Photographers come from all over the world to photograph the Taj Mahal. The Taj Mahal is an amazing piece of architecture to photograph and one of the New 7 Wonders of the World.
But for bird photographers, the Taj Mahal also has a variety of birds. I’ve seen egrets, black kites, and Parrots at the Taj. So, don’t forget a longer lens. Tripods and monopods are not allowed at the Taj Mahal so it will need to be a lens you can carry and shoot without a tripod.
I captured this Rose-ringed Parakeet Couple in the wall when exiting the Taj Mahal Compound. The parakeets must have a nest in the hole in the wall. Unlike most parrots Rose-ringed parakeets do not mate for life.
I was not equipped for bird photography when visiting the Taj Mahal as there are restrictions on tripods and monopods and it can be difficult to carry large lenses with the lines and crowds at the Taj.
I did bring along an Olympus 40-150mm micros four thirds F4.0-5.6 lens (80-300mm full frame equivalent) which fared quite well photographing the parakeet couple, and is quite small to carry.
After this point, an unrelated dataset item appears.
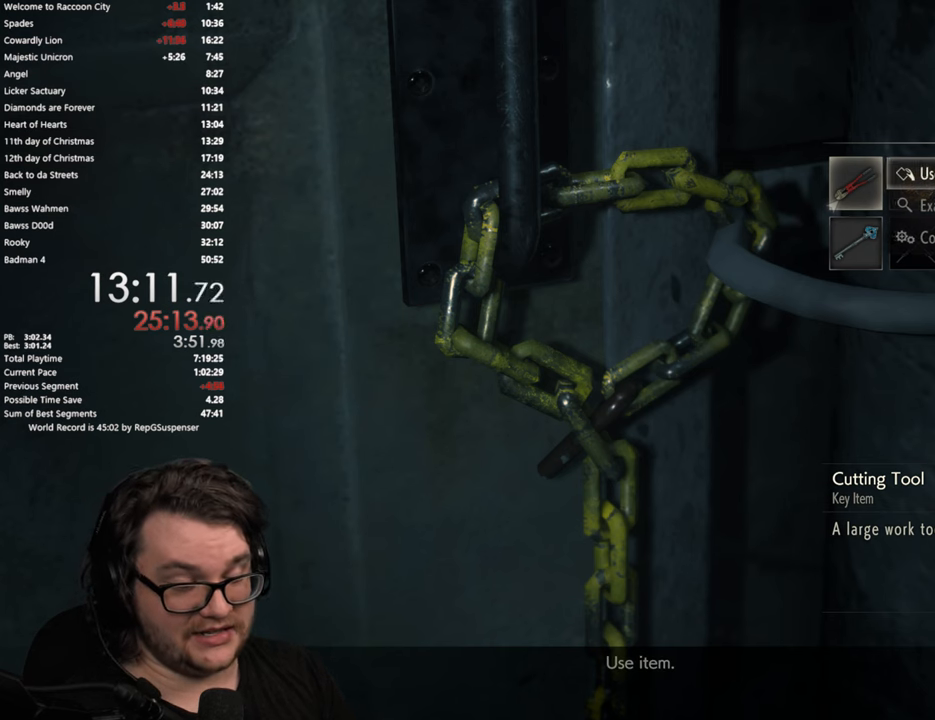
{"buttons": [], "left_stick": "center", "right_stick": "center", "button_events": []}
The Olympus M.40-150mm F4.0-5.6 Lens is quite a steal at $199 or less.
Camera: Olympus OM-D E-M1
Lens: Olympus M. 40-150mm f4.0-5.6
Focal Length: 140mm (280mm full frame equivalent)
Shutter Speed: 1/250 of a second
Exposure Compensation: +0
Lighting: Bright, Sunny Morning
- Cropped the photo in Lightroom 5.
- Applied the Detail Extractor, Vignette Lens, and Lighten/Darken Center Filters in Color Efex Pro 4.
- Added contrast and pop to the photo by using the Fur and Feathers II filter in Topaz Clarity.
- Selectively sharpened the photo using the Unsharp Mask Filter in Photoshop CC 2014.